Para aquellos que prefieran estar alejados y se movilicen en su coche encontrarán, por ejemplo, en Avenida Bustillo al 8700, un pequeño restaurante familiar que tiene comidas caseras y ofrece una milanesa de ternera “big size” para dos personas por 20 pesos.
En hotelería y alojamiento en general los precios también se han visto mermados de forma llamativa. Se consiguen, en el centro de la ciudad, habitaciones en pequeños y acogedores hoteles desde los 100 pesos la single y 200 pesos la doble, con desayuno incluido. Y en “los kilómetros” hay cabañas confortables (cable, wifi y bien equipadas), a la altura del kilómetro 5 de Avenida Pioneros por 220 pesos para 2 personas.
Una vez que llegan, los turistas no pueden creer los precios con los que se encuentran. Lo corrobora la encargada de un pub de moda de la calle Gallardo. “El otro día una turista extranjera me comentada que habían venido desde Europa sólo por unos días, pero por lo barato que está todo decidieron quedarse varias semanas. Pensemos que hasta fines de octubre se conseguían cabañas para 4 personas por incluso 70 a 120 pesos por día”.

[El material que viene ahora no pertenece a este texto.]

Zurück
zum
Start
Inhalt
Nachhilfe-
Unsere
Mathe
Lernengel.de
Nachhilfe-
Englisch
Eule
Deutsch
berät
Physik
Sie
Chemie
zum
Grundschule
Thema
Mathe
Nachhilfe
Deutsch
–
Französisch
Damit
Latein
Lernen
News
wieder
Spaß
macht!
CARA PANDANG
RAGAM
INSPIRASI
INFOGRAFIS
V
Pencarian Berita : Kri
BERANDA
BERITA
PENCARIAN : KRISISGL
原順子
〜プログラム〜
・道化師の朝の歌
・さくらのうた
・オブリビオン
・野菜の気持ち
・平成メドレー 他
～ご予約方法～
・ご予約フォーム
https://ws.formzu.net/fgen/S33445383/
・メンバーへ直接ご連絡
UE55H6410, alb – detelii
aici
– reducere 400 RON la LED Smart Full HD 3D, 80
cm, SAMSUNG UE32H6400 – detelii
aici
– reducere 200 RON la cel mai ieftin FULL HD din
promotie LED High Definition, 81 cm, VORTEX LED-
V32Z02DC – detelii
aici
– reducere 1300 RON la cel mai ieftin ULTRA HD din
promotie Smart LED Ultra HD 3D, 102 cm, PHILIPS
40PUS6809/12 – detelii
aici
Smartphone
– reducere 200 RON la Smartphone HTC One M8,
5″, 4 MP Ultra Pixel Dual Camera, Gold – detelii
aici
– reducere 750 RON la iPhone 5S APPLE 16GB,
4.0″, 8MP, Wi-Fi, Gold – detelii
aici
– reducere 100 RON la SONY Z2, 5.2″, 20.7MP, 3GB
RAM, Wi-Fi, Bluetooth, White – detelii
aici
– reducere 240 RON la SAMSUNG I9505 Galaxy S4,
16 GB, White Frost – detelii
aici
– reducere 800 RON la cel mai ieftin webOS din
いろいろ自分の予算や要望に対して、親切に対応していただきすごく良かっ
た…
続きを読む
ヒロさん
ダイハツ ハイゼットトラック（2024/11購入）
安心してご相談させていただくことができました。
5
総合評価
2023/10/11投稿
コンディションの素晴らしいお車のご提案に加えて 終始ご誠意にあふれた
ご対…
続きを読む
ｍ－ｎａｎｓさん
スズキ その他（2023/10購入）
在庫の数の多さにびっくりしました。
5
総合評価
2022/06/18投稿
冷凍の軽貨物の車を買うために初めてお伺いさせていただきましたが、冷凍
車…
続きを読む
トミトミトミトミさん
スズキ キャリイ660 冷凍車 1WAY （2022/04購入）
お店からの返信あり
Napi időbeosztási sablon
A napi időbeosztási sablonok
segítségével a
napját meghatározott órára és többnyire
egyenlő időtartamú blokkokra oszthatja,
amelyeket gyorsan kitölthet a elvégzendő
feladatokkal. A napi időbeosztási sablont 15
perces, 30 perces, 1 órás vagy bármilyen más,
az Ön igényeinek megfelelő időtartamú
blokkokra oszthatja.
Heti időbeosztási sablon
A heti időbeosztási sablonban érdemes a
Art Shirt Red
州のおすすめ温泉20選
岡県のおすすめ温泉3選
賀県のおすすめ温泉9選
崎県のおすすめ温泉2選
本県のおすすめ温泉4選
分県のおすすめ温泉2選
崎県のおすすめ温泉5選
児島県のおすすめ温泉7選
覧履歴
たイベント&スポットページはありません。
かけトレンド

También las excursiones están a precios atractivos. Una cabalgata de mediodía, que incluye traslados y comidas, cuesta 215 pesos por persona. En tanto que algo más exigente como el ascenso al cerro Challhuaco, con guía y pernocte en refugios más comida, llega a los 675 pesos por persona.

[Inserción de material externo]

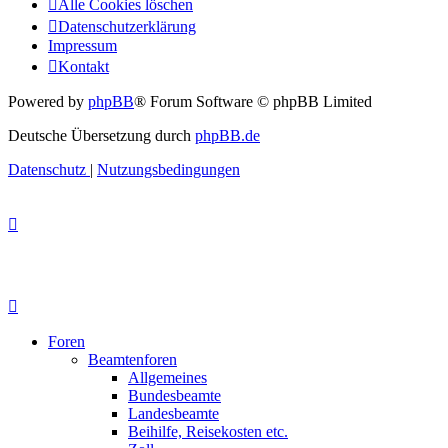
Alle Cookies löschen
Datenschutzerklärung
Impressum
Kontakt
Powered by
phpBB
® Forum Software © phpBB Limited
Deutsche Übersetzung durch
phpBB.de
Datenschutz
|
Nutzungsbedingungen
Foren
Beamtenforen
Allgemeines
Bundesbeamte
Landesbeamte
Beihilfe, Reisekosten etc.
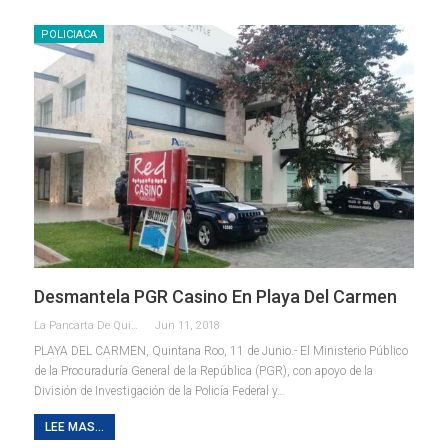
POLICIACA
Desmantela PGR Casino En Playa Del Carmen
La Pancarta De Quintana Roo
Jun 11, 2018
PLAYA DEL CARMEN, Quintana Roo, 11 de Junio.- El Ministerio Público
de la Procuraduría General de la República (PGR), con apoyo de la
División de Investigación de la Policía Federal y…
LEE MAS...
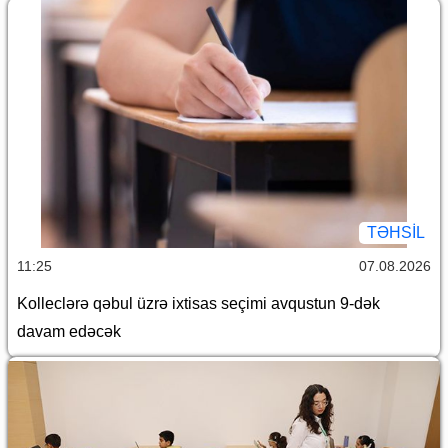
TƏHSIL
11:25
07.08.2026
Kolleclərə qəbul üzrə ixtisas seçimi avqustun 9-dək
davam edəcək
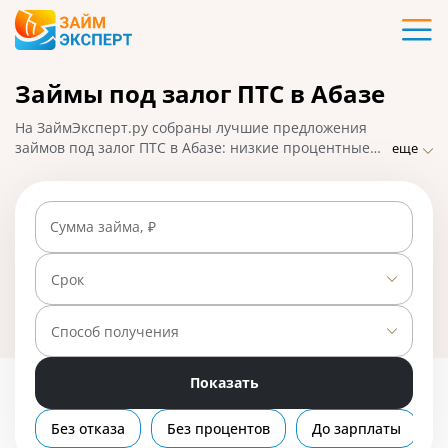
Карты
Займы под залог ПТС в Абазе
Кредиты
На ЗаймЭксперт.ру собраны лучшие предложения
Ипотека
займов под залог ПТС в Абазе: низкие процентные
еще
ставки, удобное оформление и быстрое одобрение с
правом пользования авто. Чтобы взять микрозайм на
Займы
большую сумму, подайте заявку онлайн и получите
Сумма займа, ₽
ответ от МФО. На 01.05.2025 вам доступно 5
предложений со ставкой от 0% в день.
Вклады
Срок
Бизнес
Способ получения
Показать
Банки
Без отказа
Без процентов
До зарплаты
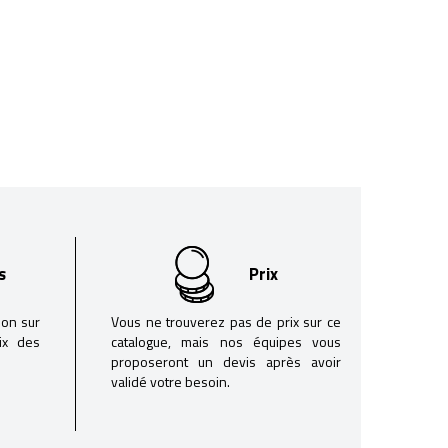
s
Prix
son sur
Vous ne trouverez pas de prix sur ce
oix des
catalogue, mais nos équipes vous
proposeront un devis après avoir
validé votre besoin.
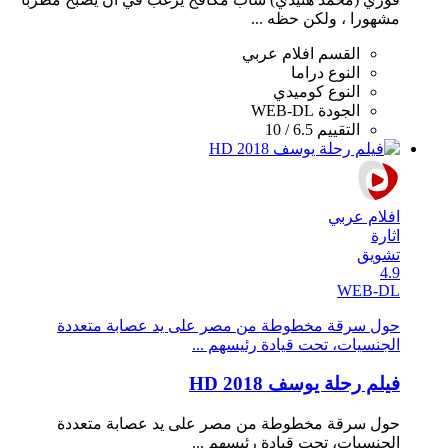
مشهورا ، ولكن حظه ...
القسم
افلام عربي
النوع
دراما
النوع
كوميدي
الجودة
WEB-DL
التقييم
6.5 / 10
افلام عربي
اثارة
تشويق
4.9
WEB-DL
حول سرقة مخطوطة من مصر على يد عصابة متعددة
الجنسيات، تحت قيادة رئيسهم ...
فيلم رحلة يوسف 2018 HD
حول سرقة مخطوطة من مصر على يد عصابة متعددة
الجنسيات، تحت قيادة رئيسهم ...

Los tradicionales paseos por los alrededores de Bariloche –Tronador, Circuito Chico, Cerro Catedral, Isla Victoria y Bosque de Arrayanes– fueron abarcados en este tipo de descuentos. Desde hace unas semanas una agencia está ofreciendo incluso un paseo a la zona del Paso Cardenal Samoré, en el límite con Chile, para avistar la actividad del Volcán Puyehue. Lo que se dice un ejemplo de “al mal tiempo, buena cara”.